For in-depth read­ing, eyes need to move in a dis­ci­plined way. Skim­ming actu­ally trains eyes to move with­out dis­ci­pline. When you need to read care­fully and remem­ber the essence of large blocks of text, the eyes must snap from one fix­a­tion point to the next in left– to right-sequence. More­over, the fix­a­tions should not be one indi­vid­ual let­ters or even sin­gle words, but rather on sev­eral words per fix­a­tion. There are reading-improvement machines that train the eyes to fix­ate prop­erly, but few schools use them. I know from per­sonal expe­ri­ence with such machines that they can increase read­ing speed markedly with­out a cost in lower com­pre­hen­sion. Poor read­ers who stum­ble along from word to word actu­ally tend to have lower com­pre­hen­sion because their mind is pre­oc­cu­pied with rec­og­niz­ing the let­ters and their arrange­ment in each word.That is a main rea­son they can’t remem­ber what they read. Count­less times I have heard col­lege stu­dents say, “I read that chap­ter three times, and I still can’t answer your ques­tions.” When I ask thought-provoking ques­tions about the mate­r­ial, they often can’t answer the ques­tions because they can’t remem­ber the mean­ing of what they read. Even with straight­for­ward sim­ple mem­o­riza­tion ques­tions, they often can’t remem­ber, because their focus on the words them­selves kept them from asso­ci­at­ing what their eyes saw with their own pre-existing knowl­edge and thus facil­i­tat­ing remem­ber­ing. In short, to remem­ber what you read, you have to think about what the words mean.

I am not argu­ing against phon­ics, which in my view is vital for the ini­tial learn­ing of how to read. But phon­ics is just the first step in good read­ing prac­tice. At some point, the reader needs to rec­og­nize whole words as com­plete units and then expand that capa­bil­ity to clus­ters of sev­eral words.

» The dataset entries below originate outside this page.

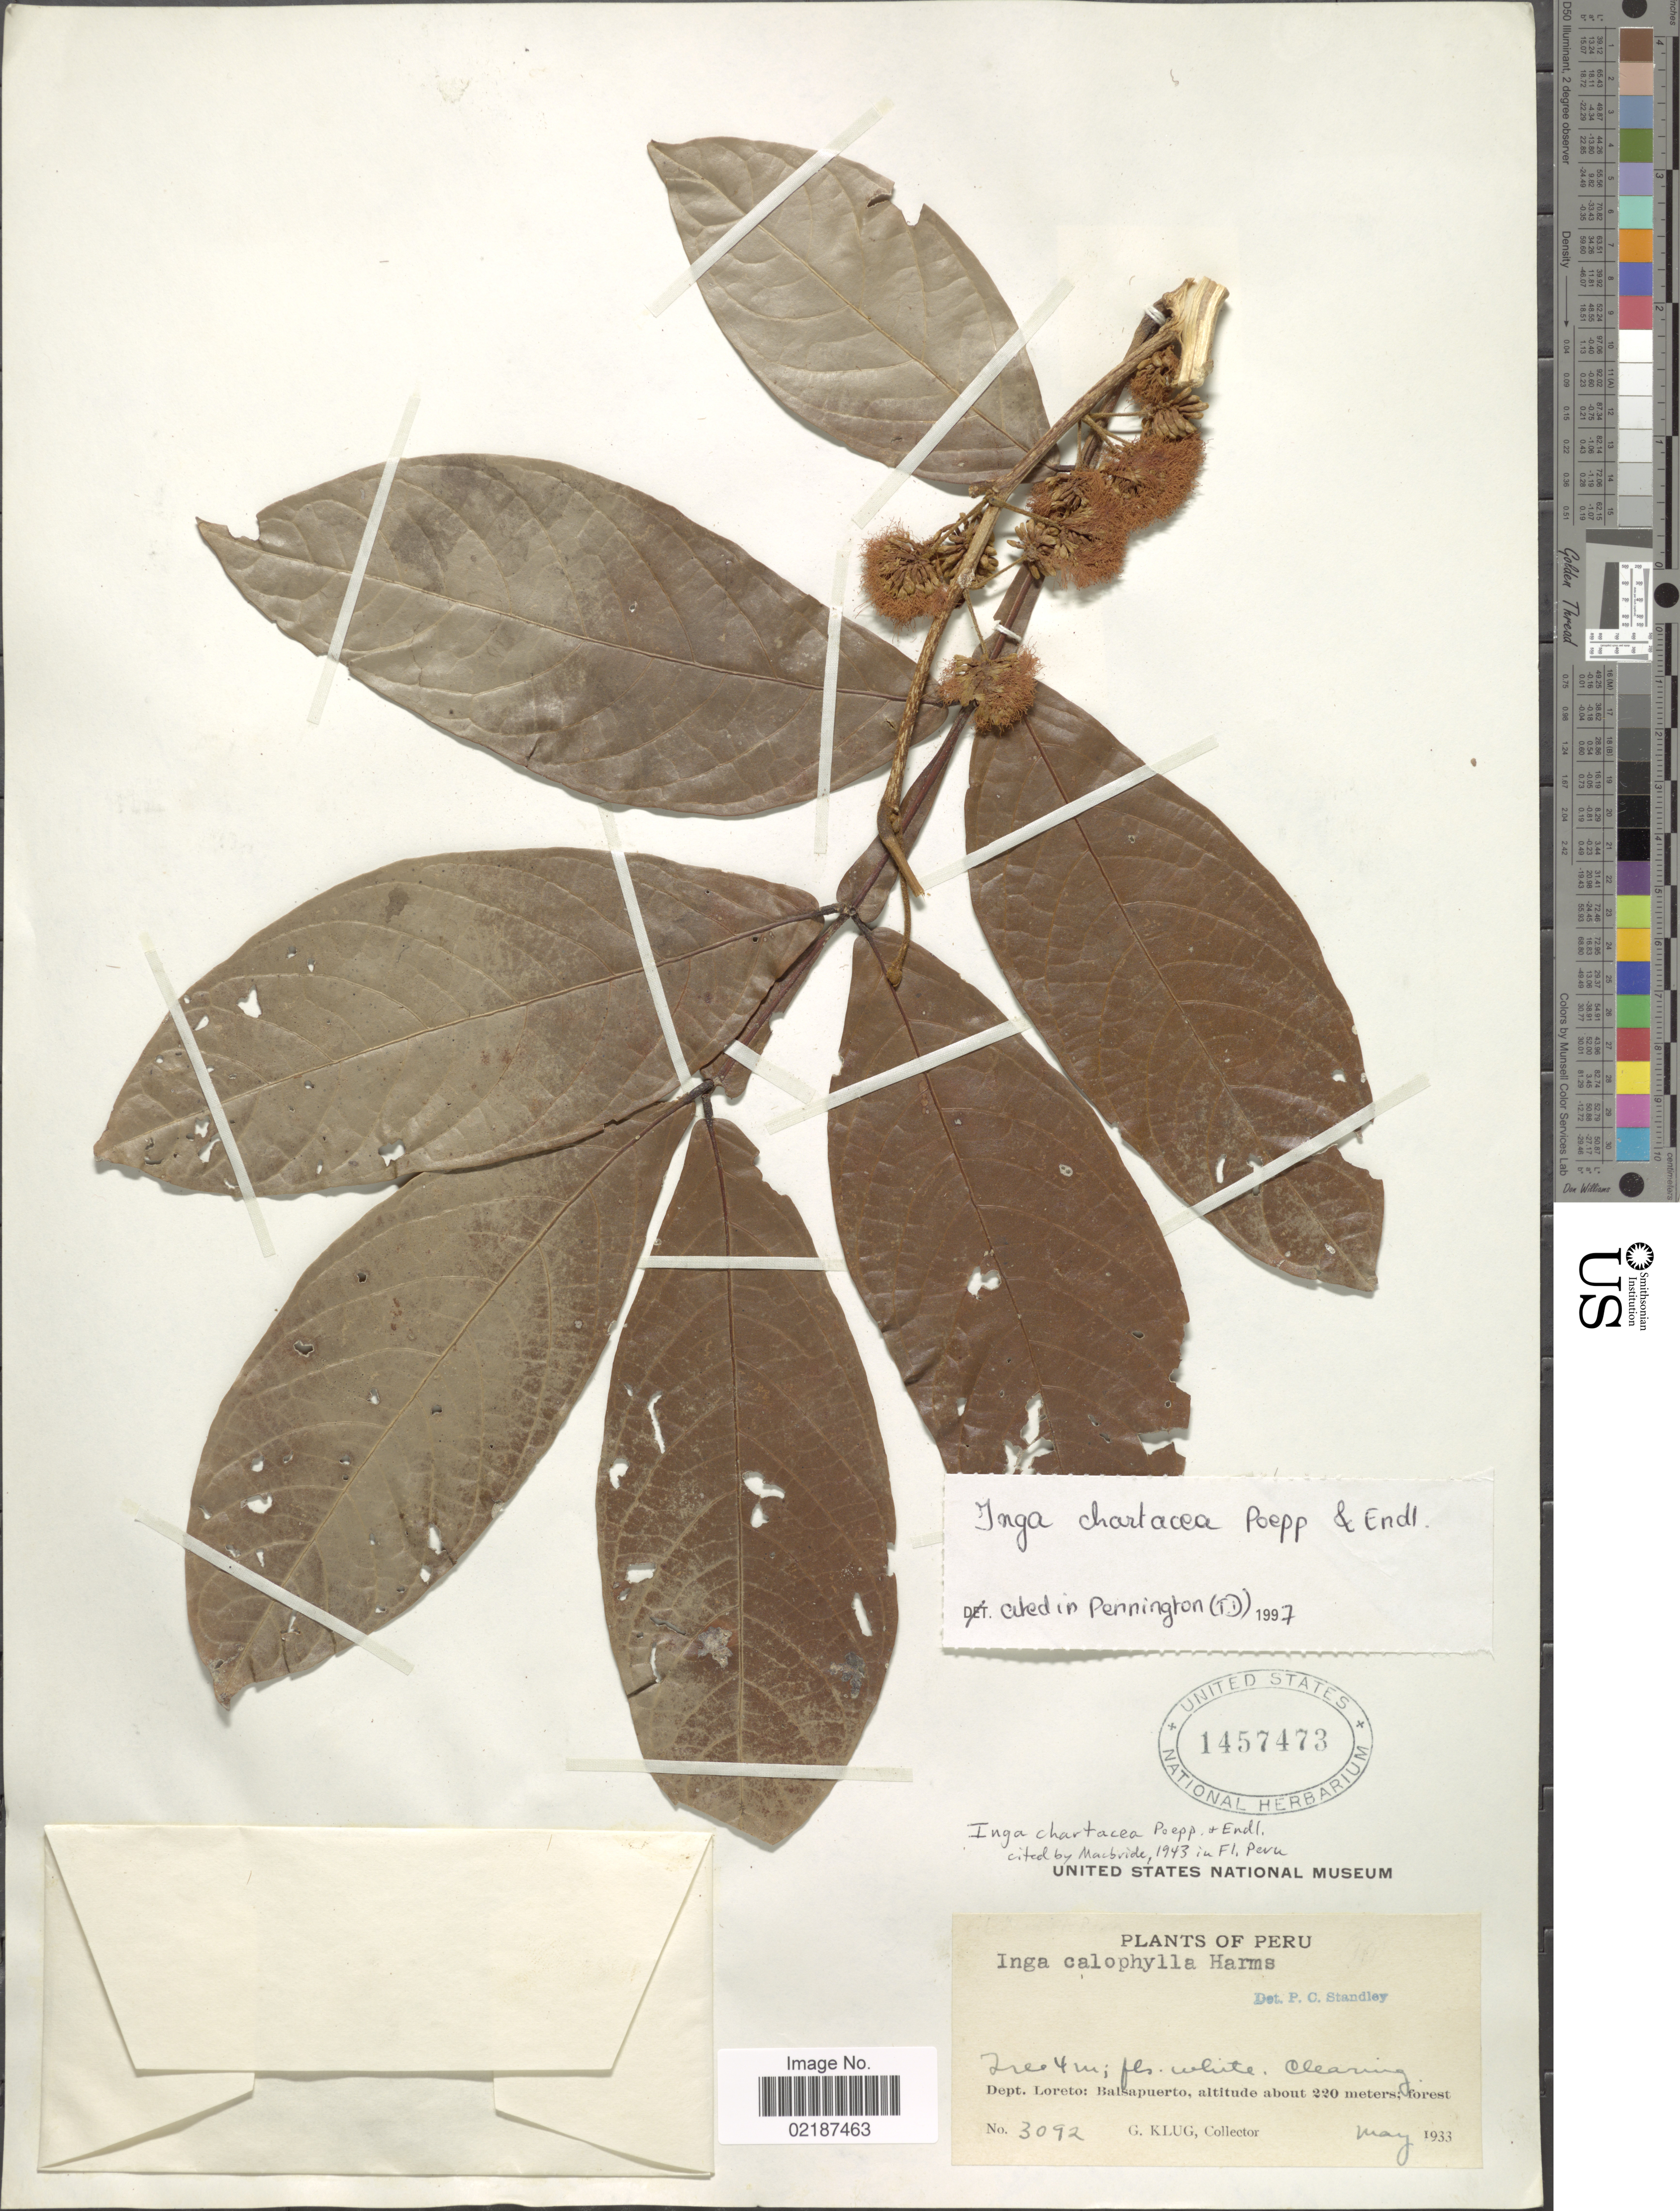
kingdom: Plantae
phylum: Tracheophyta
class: Magnoliopsida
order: Fabales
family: Fabaceae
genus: Inga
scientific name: Inga chartacea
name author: Poepp. & Endl.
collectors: G. Klug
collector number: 3092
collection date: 1933-05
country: Peru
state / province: Loreto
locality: Dept. Loreto: Balsapuerto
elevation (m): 220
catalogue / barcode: US 1457473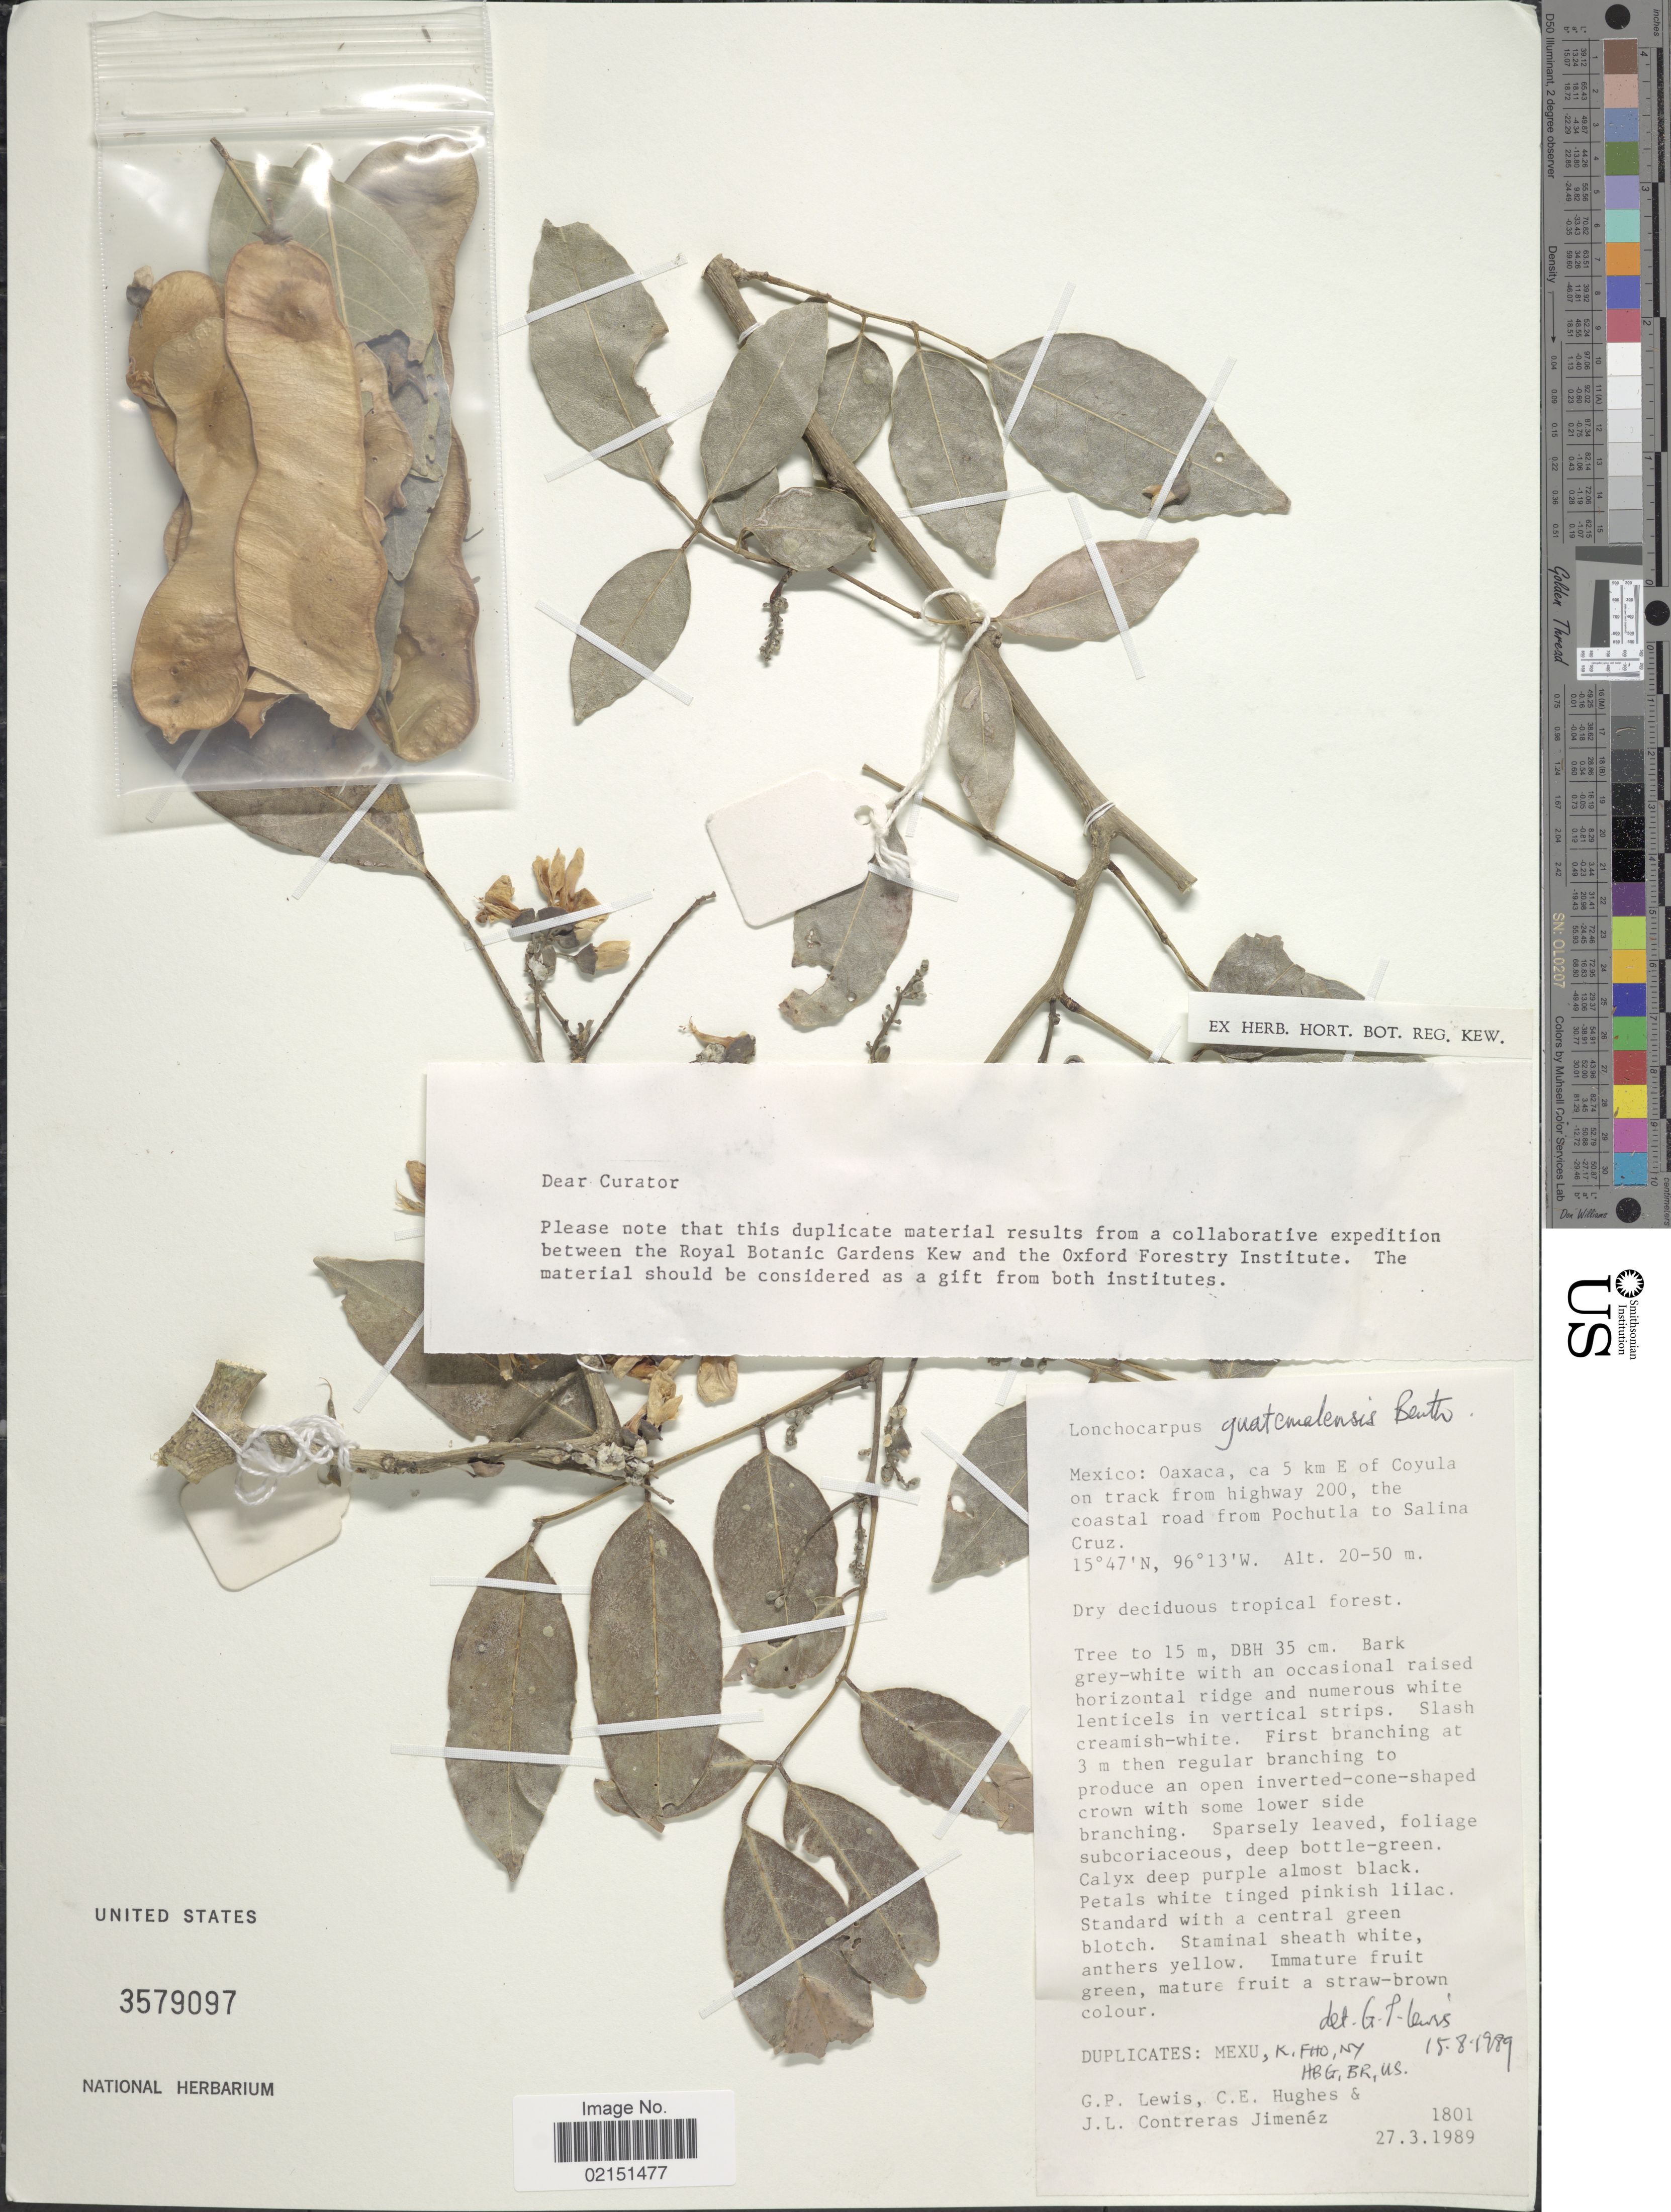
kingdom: Plantae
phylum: Tracheophyta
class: Magnoliopsida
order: Fabales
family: Fabaceae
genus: Lonchocarpus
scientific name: Lonchocarpus guatemalensis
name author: Benth.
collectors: G. P. Lewis, C. E. Hughes & J. L. Contreras J.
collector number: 1801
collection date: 1989-03-27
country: Mexico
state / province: Oaxaca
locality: Mexico: Oaxaca, ca 5 km E of Coyula on track from highway 200, the coastal road from Pochutla to Salina Cruz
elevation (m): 20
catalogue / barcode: US 3579097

Among the key tac­tics for good mechan­ics of read­ing, I list the following:

  • Make eye con­tact with all the text not being delib­er­ately skimmed
  • See mul­ti­ple words in each eye fixation
  • Strive to expand the width of each eye fix­a­tion (on an 8.5″ width, strive for three fix­a­tions or even­tu­ally two per line). This skill has to be devel­oped in stages. First, learn how do read at five or six fix­a­tions per line. Then work on four per line. Then three.
  • Snap eyes from one fix­a­tion point to another (hor­i­zon­tal snaps on long lines, ver­ti­cal snap if whole line in a col­umn can be seen with one fixation).

Learn­ing how to do this takes prac­tice. If you can’t do it on your own, con­sider for­mal train­ing from a read­ing center.